- [TASK DIRECTIONS]:
Could the records be returned exactly, with the pictures left out?

- [SOURCE INFORMATION]:
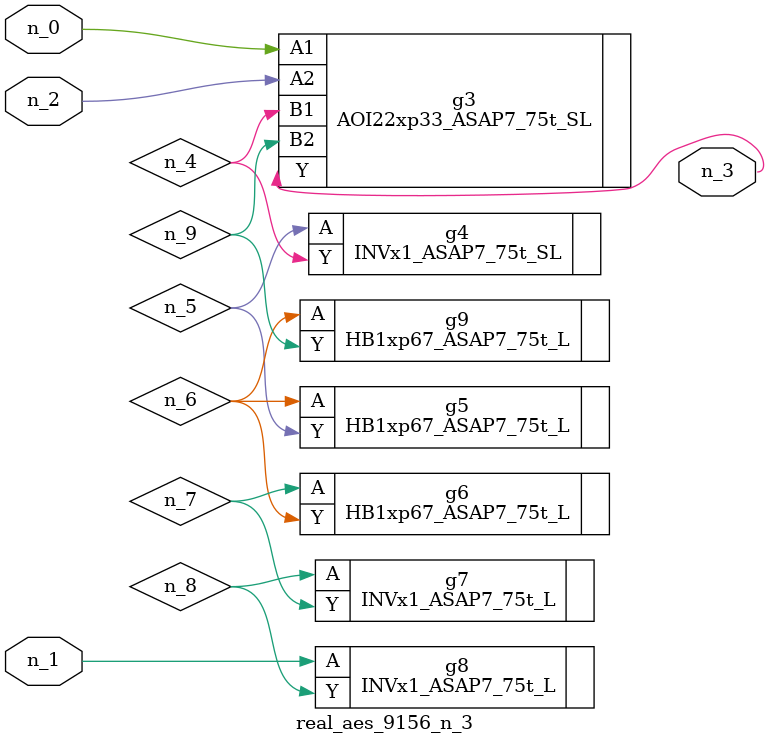
<source format=v>
module real_aes_9156_n_3 (n_0, n_2, n_1, n_3);
input n_0;
input n_2;
input n_1;
output n_3;
wire n_4;
wire n_5;
wire n_7;
wire n_9;
wire n_6;
wire n_8;
AOI22xp33_ASAP7_75t_SL g3 ( .A1(n_0), .A2(n_2), .B1(n_4), .B2(n_9), .Y(n_3) );
INVx1_ASAP7_75t_L g8 ( .A(n_1), .Y(n_8) );
INVx1_ASAP7_75t_SL g4 ( .A(n_5), .Y(n_4) );
HB1xp67_ASAP7_75t_L g5 ( .A(n_6), .Y(n_5) );
HB1xp67_ASAP7_75t_L g9 ( .A(n_6), .Y(n_9) );
HB1xp67_ASAP7_75t_L g6 ( .A(n_7), .Y(n_6) );
INVx1_ASAP7_75t_L g7 ( .A(n_8), .Y(n_7) );
endmodule
</source>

- [ANSWER SPACE]:
<source format=v>
module real_aes_9156_n_3 (n_0, n_2, n_1, n_3);
input n_0;
input n_2;
input n_1;
output n_3;
wire n_4;
wire n_5;
wire n_7;
wire n_9;
wire n_6;
wire n_8;
AOI22xp33_ASAP7_75t_SL g3 ( .A1(n_0), .A2(n_2), .B1(n_4), .B2(n_9), .Y(n_3) );
INVx1_ASAP7_75t_L g8 ( .A(n_1), .Y(n_8) );
INVx1_ASAP7_75t_SL g4 ( .A(n_5), .Y(n_4) );
HB1xp67_ASAP7_75t_L g5 ( .A(n_6), .Y(n_5) );
HB1xp67_ASAP7_75t_L g9 ( .A(n_6), .Y(n_9) );
HB1xp67_ASAP7_75t_L g6 ( .A(n_7), .Y(n_6) );
INVx1_ASAP7_75t_L g7 ( .A(n_8), .Y(n_7) );
endmodule
</source>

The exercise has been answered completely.